New York independent insurance agents are not too happy that Zurich Financial Services has decided to implement nationwide the stricter of two agency compensation disclosure policies it signed as part of recent settlements with various states.
According to the Independent Insurance Agents and Brokers of New York, Inc. Zurich officials recently confirmed to them that Zurich would disclose to insureds before binding a policy the standard commission it pays for each type of policy. That disclosure policy flows from a class action settlement Zurich signed with the attorneys general of 12 states over charges of improper transactions with large insurance brokers.
The compensation disclosure provisions in that 12-state agreement are stricter than those of a second class action settlement Zurich signed with Connecticut, Illinois and New York. This tri-state agreement does not call for pre-binding disclosure of specific commissions, as does the 12-state agreement.
According to IIABNY officials, who said they requested a meeting with Zurich, company officials informed them they plan to enforce the stricter disclosure rule in all states despite the less restrictive agreement with Connecticut, Illinois and New York.
“The association’s officers, staff and legislative representatives were disappointed to learn that Zurich, for reasons of consistency and expense, plans to implement the more restrictive nine-state settlement across the country,” IIABNY said in a statement.
IIABNY would prefer that Zurich use the tri-state agreement. The group said that the 12-state agreement is “far more onerous and intrusive.”

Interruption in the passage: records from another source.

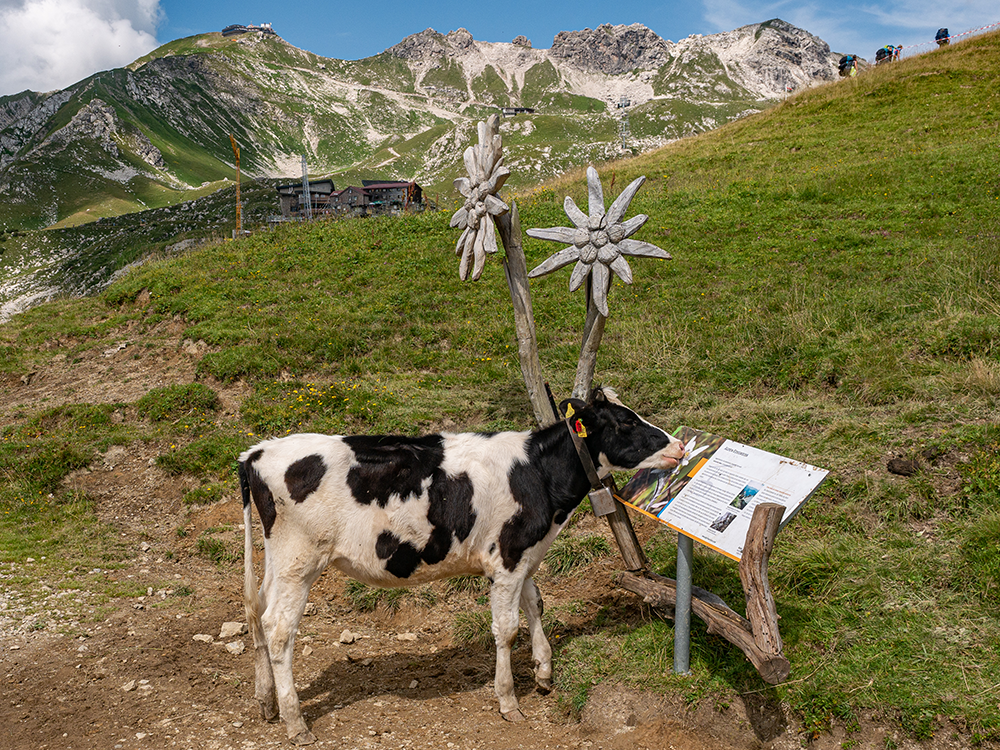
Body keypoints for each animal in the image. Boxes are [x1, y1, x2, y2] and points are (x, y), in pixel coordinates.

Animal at [238, 388, 684, 748]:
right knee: (279, 629)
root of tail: (257, 452)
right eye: (626, 421)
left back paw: (265, 701)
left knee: (258, 611)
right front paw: (508, 700)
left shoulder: (522, 554)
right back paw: (295, 722)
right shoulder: (507, 556)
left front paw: (543, 671)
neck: (538, 473)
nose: (679, 445)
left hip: (279, 559)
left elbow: (535, 604)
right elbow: (507, 628)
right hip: (300, 560)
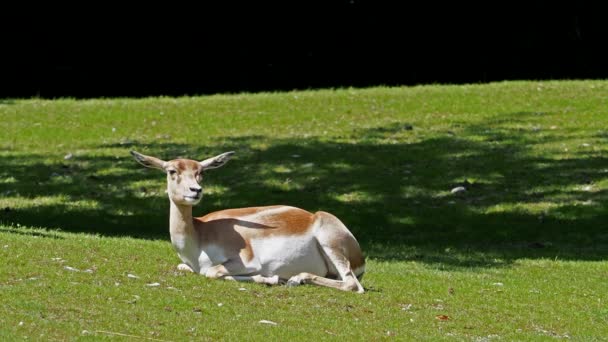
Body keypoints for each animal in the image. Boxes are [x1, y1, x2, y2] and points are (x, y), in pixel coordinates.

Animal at [132, 151, 366, 292]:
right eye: (172, 171)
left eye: (201, 172)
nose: (195, 190)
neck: (199, 236)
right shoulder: (187, 265)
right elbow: (188, 268)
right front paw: (272, 279)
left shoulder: (247, 261)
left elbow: (212, 272)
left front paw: (271, 278)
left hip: (331, 244)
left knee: (351, 284)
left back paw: (295, 279)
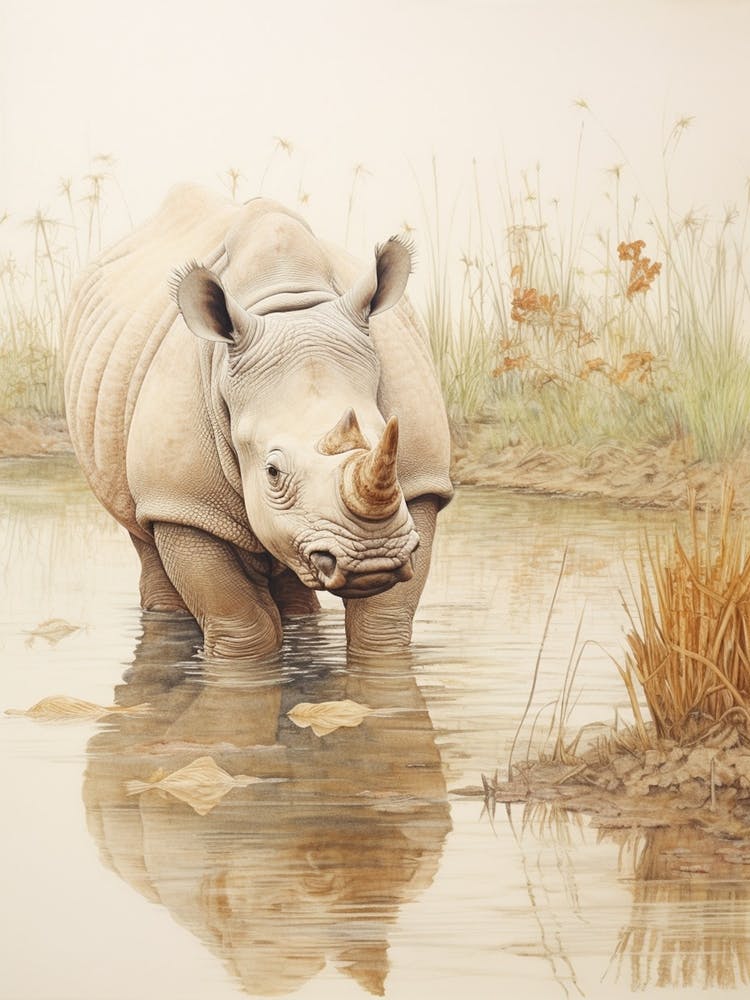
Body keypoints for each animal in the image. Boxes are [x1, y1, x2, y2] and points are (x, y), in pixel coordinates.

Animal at [64, 185, 452, 658]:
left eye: (390, 439)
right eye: (272, 471)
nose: (371, 557)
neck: (287, 303)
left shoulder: (418, 485)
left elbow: (382, 624)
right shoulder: (184, 503)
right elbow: (243, 626)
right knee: (142, 532)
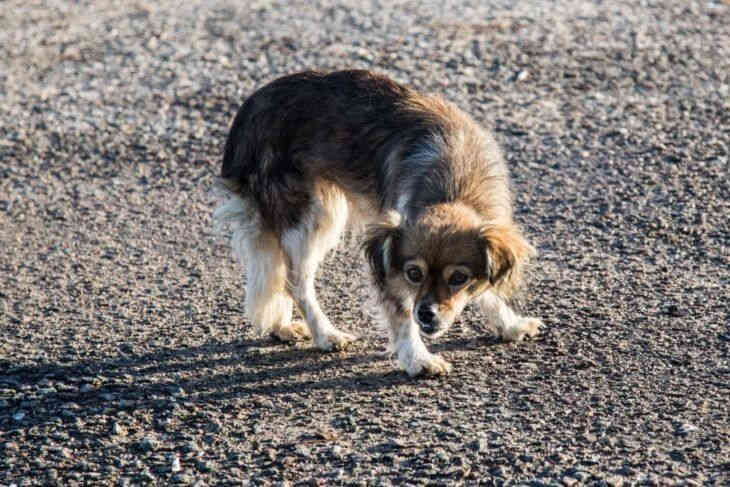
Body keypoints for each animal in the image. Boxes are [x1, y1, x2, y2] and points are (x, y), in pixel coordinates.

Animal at [210, 70, 540, 378]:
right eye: (413, 274)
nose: (427, 314)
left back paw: (282, 326)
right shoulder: (389, 261)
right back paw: (325, 334)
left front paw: (509, 323)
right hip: (312, 214)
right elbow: (401, 314)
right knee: (295, 280)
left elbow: (489, 289)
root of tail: (249, 109)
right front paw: (418, 359)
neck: (455, 187)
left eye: (459, 277)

Keith Owen, Zurich spokesman, told Insurance Journal that the company has previously notified its more than 18,000 producers in a letter about its plans to implement the same disclosure policy in all states. “We believe in transparency,” he said, explaining that the company could not justify having one policy for most of the country and a separate one for Connecticut, Illinois and New York.
He said the company is also working to satisfy the terms of both agreements to provide additional compensation information and should have a web site for that purpose up-and-running before the September deadline.
Owen declined to respond specifically to IIABNY’s statement.